In your copy of the data below, reproduce every entry exactly and omit the pictures.

^^^^^^^^

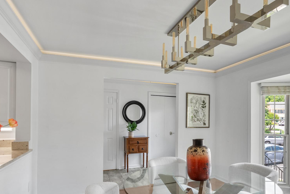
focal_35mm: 22
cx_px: 166
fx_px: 177
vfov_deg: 56.8
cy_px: 115
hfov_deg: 78.1
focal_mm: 16
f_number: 8
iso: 800
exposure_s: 1/20
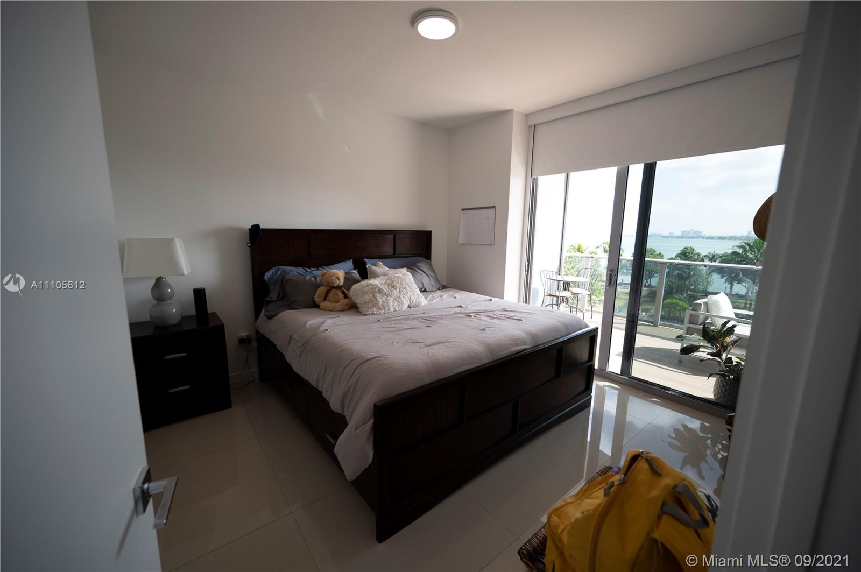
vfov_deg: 81.1
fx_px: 334
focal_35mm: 14
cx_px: 430
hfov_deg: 104.3
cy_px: 286
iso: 100
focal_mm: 14
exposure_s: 1/100
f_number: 4
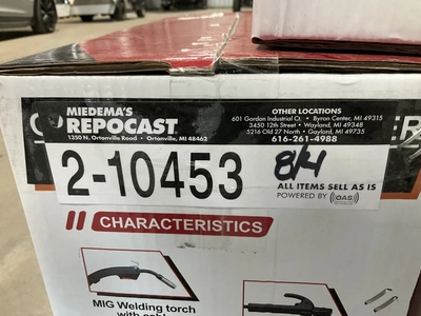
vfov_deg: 48.2
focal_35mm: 29
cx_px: 210
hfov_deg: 61.7
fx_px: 353
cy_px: 158
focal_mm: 3
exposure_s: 1/60
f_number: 1.8
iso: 160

^^^^^^^^

Response to this task -
focal_35mm: 22
cx_px: 166
fx_px: 177
vfov_deg: 56.8
cy_px: 115
hfov_deg: 78.1
focal_mm: 16
f_number: 8
iso: 800
exposure_s: 1/20
vfov_deg: 81.1
fx_px: 334
focal_35mm: 14
cx_px: 430
hfov_deg: 104.3
cy_px: 286
iso: 100
focal_mm: 14
exposure_s: 1/100
f_number: 4
vfov_deg: 48.2
focal_35mm: 29
cx_px: 210
hfov_deg: 61.7
fx_px: 353
cy_px: 158
focal_mm: 3
exposure_s: 1/60
f_number: 1.8
iso: 160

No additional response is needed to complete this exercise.